Here at the Third Coast International Audio Festival, we’ve been celebrating audio storytelling and curating the best of it for sixteen years. And lately, we’ve found ourselves in the front row seats to a veritable audio Golden Age. It’s no longer a murmur: radio shows & podcasts are building massive fandoms worldwide. Podcasting festivals are cropping up across the country. Live podcast tapings are routinely sold out. They’re even turning the podcast StartUp into an ABC series starring Zach Braff… yes, seriously.
Just here in Chicago, an unprecedented number of radio/podcast events are storming into town this fall.
Including (full disclosure!) Third Coast’s sold-out Conference on the art & craft of audio storytelling, and our live-on-stage Radio Cinema Spectacular. But also: Criminal Podcast (one of our Radiotopia favorites), Live Wire (featuring Reggie Watts), It’s All True (a great pick at the Chicago Podcast Festival), WNYC’s Death Sex & Money (in collaboration with Chicago’s own WBEZ), Pop Up Magazine (which filled the Athenaeum Theater last fall), FiveThirtyEight Elections podcast (from Chicago brainiac Nate Silver) and many, many more.
But you won’t see any of these events listed in Chicago’s fall previews anticipating the best art in town.
Not too long ago, TV previews ignored cable, HBO, Amazon and Netflix — likely not out of spite, but simply out of habit.

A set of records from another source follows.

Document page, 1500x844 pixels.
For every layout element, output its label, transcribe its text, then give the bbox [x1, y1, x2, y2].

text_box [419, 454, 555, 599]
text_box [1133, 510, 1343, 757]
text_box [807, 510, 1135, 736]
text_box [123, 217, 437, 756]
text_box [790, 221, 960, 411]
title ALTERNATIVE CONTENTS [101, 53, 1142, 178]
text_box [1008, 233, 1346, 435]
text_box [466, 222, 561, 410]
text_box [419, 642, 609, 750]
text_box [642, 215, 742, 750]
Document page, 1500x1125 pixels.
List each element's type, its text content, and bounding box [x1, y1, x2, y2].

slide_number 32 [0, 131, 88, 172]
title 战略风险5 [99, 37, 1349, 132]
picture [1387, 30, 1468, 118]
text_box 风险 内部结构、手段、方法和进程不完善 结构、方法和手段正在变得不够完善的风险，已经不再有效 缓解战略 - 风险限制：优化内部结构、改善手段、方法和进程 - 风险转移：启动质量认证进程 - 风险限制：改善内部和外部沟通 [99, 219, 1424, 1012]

These days, the popular art lost in the critics’ shadows is audio storytelling.
As this is a manifesto, here’s what we’re calling for: recognition of Radio/Podcasting as a true popular art form.

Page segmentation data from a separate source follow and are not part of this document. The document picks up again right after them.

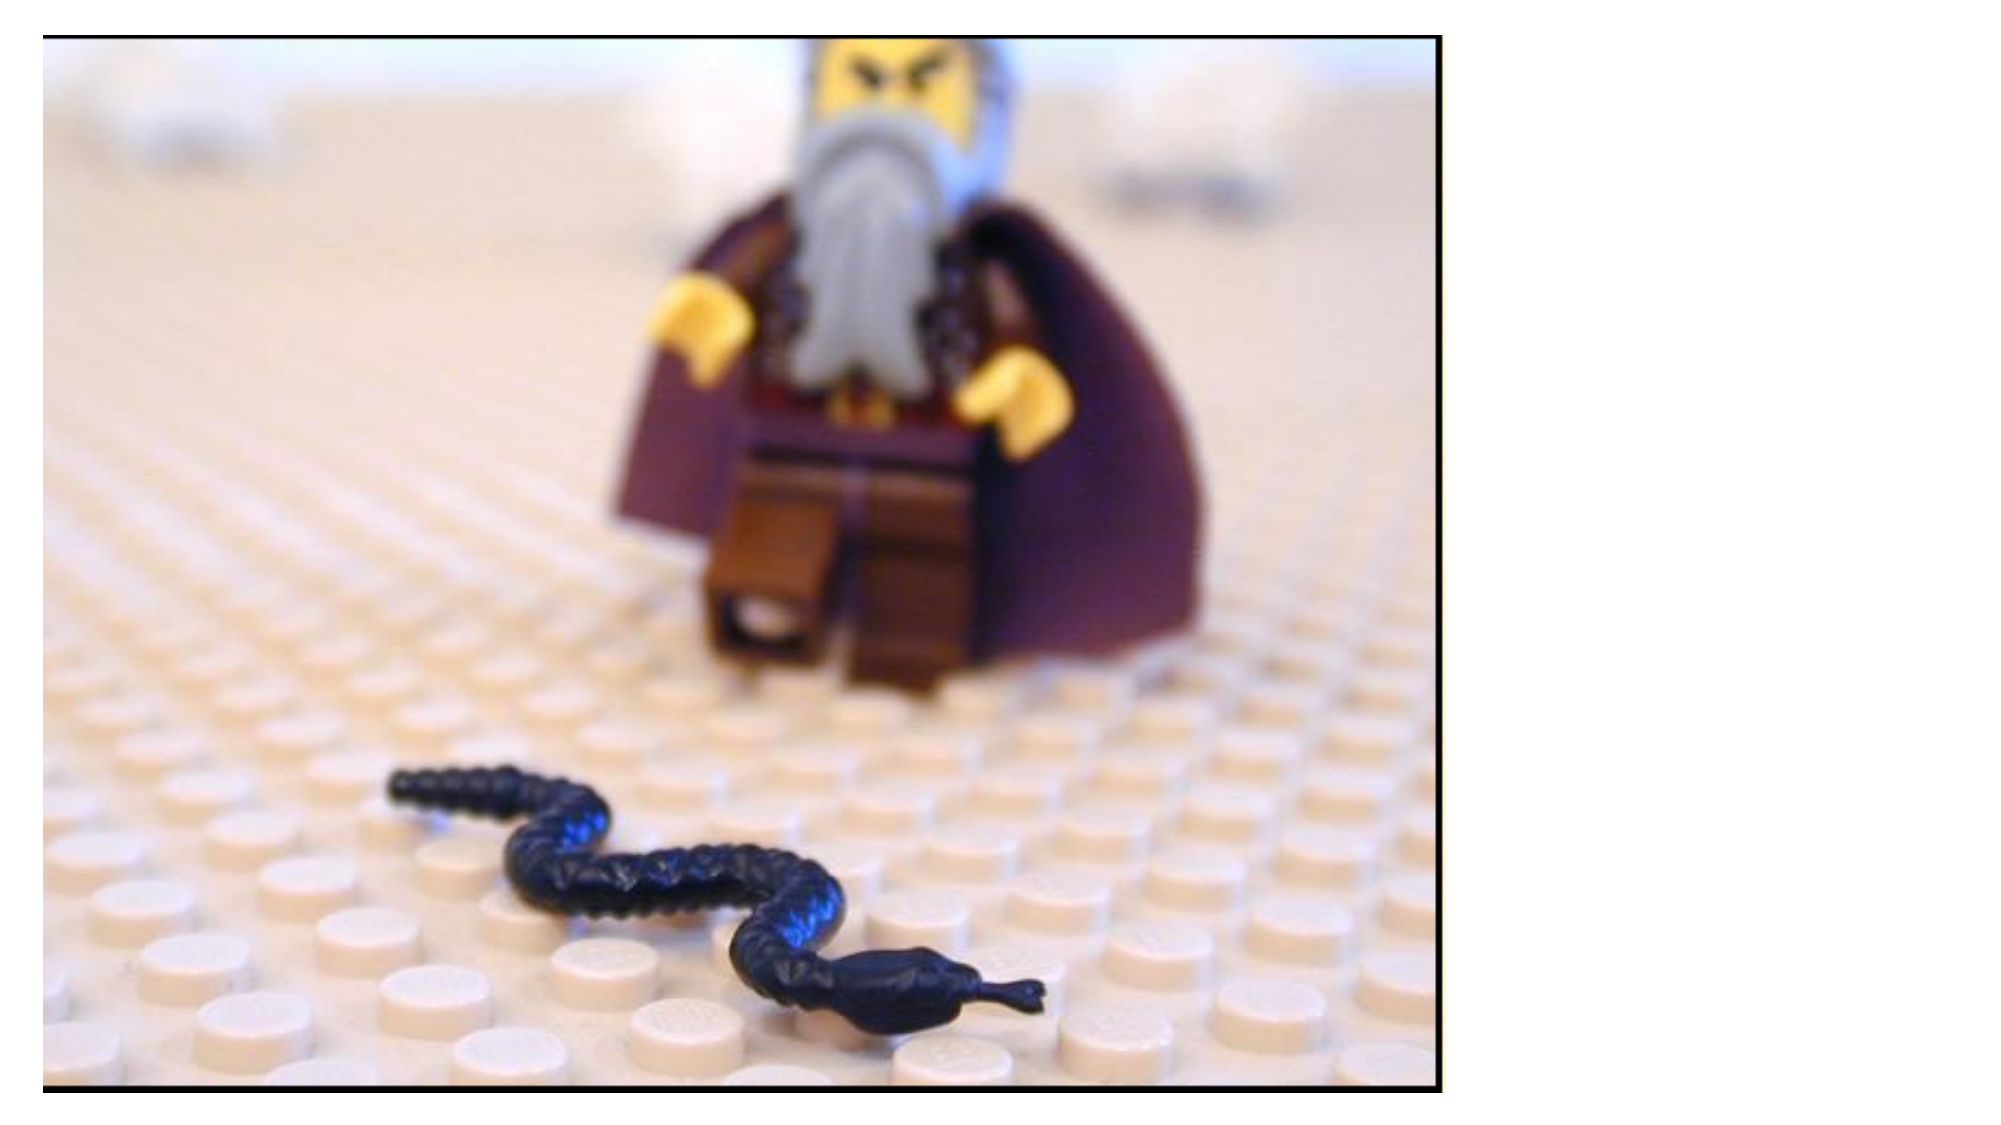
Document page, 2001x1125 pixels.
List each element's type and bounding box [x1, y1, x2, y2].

picture [43, 35, 1445, 1093]
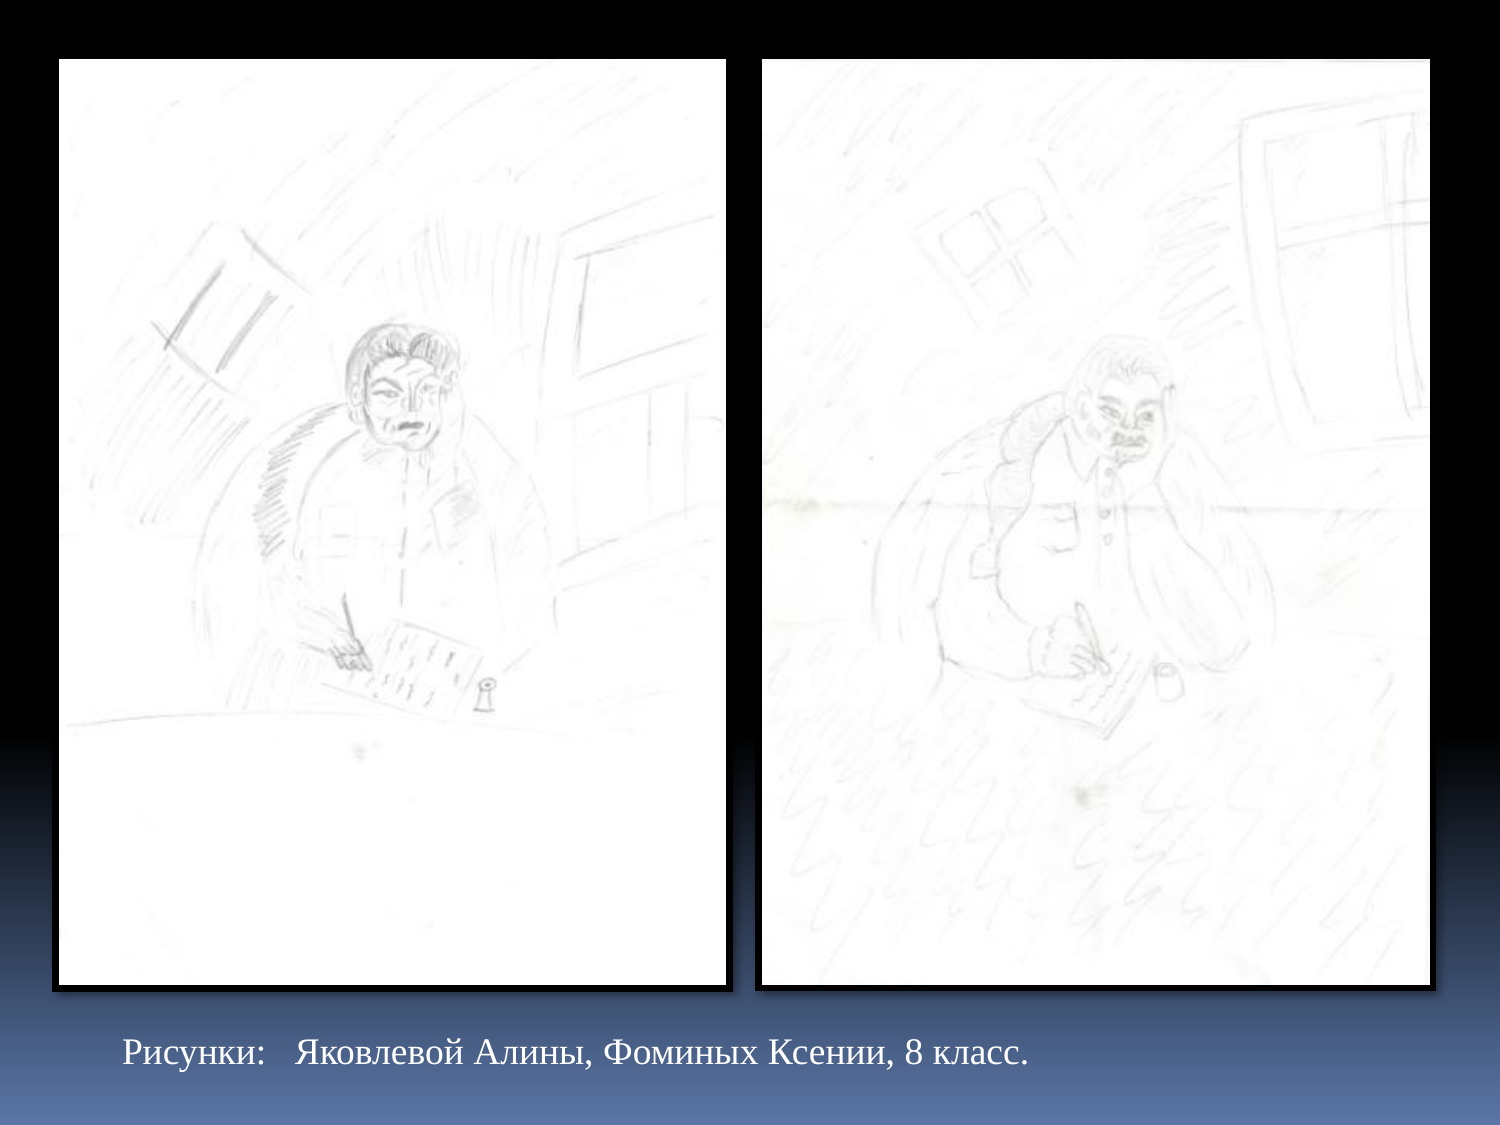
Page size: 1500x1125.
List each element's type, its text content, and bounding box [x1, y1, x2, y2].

picture [58, 58, 727, 986]
text_box Рисунки: Яковлевой Алины, Фоминых Ксении, 8 класс. [58, 1019, 1477, 1080]
picture [761, 58, 1431, 986]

We’re calling for a Radio/Podcasting heading in the arts section — including listings of local events — but audio storytelling also demands more. We seek recognition of the Radio/Podcasting genre through thoughtful reviews, criticism, and a deeper examination of styles and trends. Press must move beyond listicles ad infinitum citing the top 10, 20 or 50 podcasts of the week, month, or year. That approach was okay a few years ago — when podcasts were a bit of a mystery — but now it’s time to actually consider the impact of audio storytelling.
We can’t wait to see who will take the lead. In the meantime, we — audio storytellers, radio journalists & podcasters worldwide — will keep knocking. We know you can hear us.